- Fragment dokumentu -
++++++++++++++++++++
I właśnie ponieważ dla mnie/nas oprawa samego ślubu jest najważniejsza pilnie zapoznałam się z wypowiedziami powyższymi i chylę czoła w uznaniu profesjonalizmu i wysokiej kultury osobistej :)

Na ślubie  z pewnością będą organy - to oczywista sprawa. Pojawiła się opcja skrzypiec (broń Boże nie skrzypków ;) a ja jednak od dawna marzę o wokalnym występie, bo mnie osobiście głos ludzki wzrusza najbardziej.
I oczywiście - pierwszy post, pierwsze pytanie - czy możecie polecić kogoś z Łodzi? Na stałe mieszkam we Wrocławiu, ale ślub i wesele będzie w mojej rodzinnej parafii kilka kilometrów pod Łodzią.

Nigdy nie byłam na ślubie ze śpiewaczką - co najwyżej funkcję śpiewaka pełnił pan organista, którego donośny głos wprowadzał konsternacje wśród chóru oraz wiernych (pan organista uważa, że jego głos pasuje do wszystkiego - nawet do delikatnego chóru młodych dziewcząt) ;)
Tak więc pierwszy post - drugie pytanie - głównie do callji o której same pozytywy przeczytałam i aż żałować pozostaje, że ślub jednak te 300 km od Wro się odbędzie - czy można gdzieś posłuchać takiej mszy? Nawet symulując bycie jednym z gości weselnych?
++++++++++++++++++++
- Fragment danych -

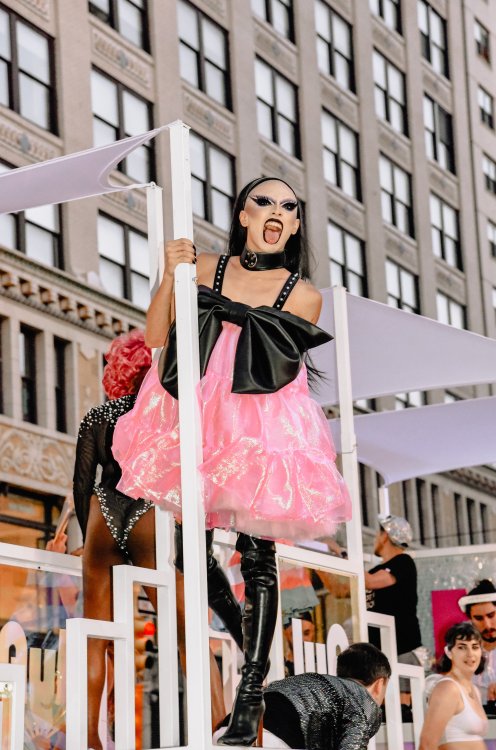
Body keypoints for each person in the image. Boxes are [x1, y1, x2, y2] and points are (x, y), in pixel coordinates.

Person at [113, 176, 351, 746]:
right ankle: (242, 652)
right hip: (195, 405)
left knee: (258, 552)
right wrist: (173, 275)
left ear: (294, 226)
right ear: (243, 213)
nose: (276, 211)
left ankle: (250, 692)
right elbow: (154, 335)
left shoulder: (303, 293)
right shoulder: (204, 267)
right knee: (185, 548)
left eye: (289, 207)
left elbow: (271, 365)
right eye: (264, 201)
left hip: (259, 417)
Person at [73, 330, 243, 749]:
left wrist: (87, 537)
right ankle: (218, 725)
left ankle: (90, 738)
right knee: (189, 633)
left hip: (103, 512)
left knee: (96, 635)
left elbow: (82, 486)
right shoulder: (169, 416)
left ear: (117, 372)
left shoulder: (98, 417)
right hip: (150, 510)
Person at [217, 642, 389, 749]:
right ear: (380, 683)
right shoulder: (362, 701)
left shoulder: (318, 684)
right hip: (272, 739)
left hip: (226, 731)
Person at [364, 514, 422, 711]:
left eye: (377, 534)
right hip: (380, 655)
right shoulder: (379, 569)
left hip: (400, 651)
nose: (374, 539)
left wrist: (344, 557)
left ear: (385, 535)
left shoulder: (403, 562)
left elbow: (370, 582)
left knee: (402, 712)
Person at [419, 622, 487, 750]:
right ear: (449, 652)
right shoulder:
++++++++++++++++++++
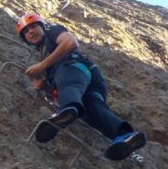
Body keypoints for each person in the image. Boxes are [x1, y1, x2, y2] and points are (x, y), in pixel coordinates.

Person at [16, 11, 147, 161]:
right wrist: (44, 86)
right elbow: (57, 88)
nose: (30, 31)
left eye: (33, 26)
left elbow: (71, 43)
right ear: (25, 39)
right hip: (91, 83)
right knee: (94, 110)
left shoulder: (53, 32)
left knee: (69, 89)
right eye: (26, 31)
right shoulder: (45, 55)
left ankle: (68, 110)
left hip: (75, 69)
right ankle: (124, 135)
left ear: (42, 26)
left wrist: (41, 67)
++++++++++++++++++++
- Zadanie A -
Czy poniższe stwierdzenia zgadzają się z wpisem o muzyce na ślubie? Przy każdym odpowiedz „tak” lub „nie” i przytocz dosłownie słowa wpisu, które o tym rozstrzygają.
(i) Osoba pisząca mieszka na stałe w Łodzi.
(ii) Na ślubie na pewno zagrają organy.
(iii) Ślub odbędzie się około 300 km od Wrocławia.
- Zadanie B -
Czy możesz dalej pisać wpis o muzyce na ślubie, zaczynając zaraz po jego ostatnim zdaniu?

- Odpowiedź pisemna A -
(i) Nie: „Na stałe mieszkam we Wrocławiu”.
(ii) Tak: „z pewnością będą organy - to oczywista sprawa”.
(iii) Tak: „ślub jednak te 300 km od Wro się odbędzie”.

- Odpowiedź pisemna B -
Jako że nigdy nie byłam na takim ślubie chciałabym jednak przekonać się na własne uszy, że jest to tak piękne jak mi się wydaje - wiadomo empiria ;)

Będę wdzięczna za informacje :)

znow_wedrujemy

ja już po ślubie i powiem szczerze, że oprawa muzyczna to jedna z tych rzeczy, która najbardziej nam wyszła ;) wszyscy goście zachwyceni :)
miałam dobrego organistę, ale i tak zdecydowałam się na dodatkowe "atrakcje", bo przecież ślub bierze się raz w życiu :) miałam skrzypce i trąbkę (nie mogłam się zdecydować co wolę). gdyby kogoś interesowało to podam namiary na priv.
chodzi o Warszawę, chociaż może gdzieś dojeżdżają - nie wiem ;)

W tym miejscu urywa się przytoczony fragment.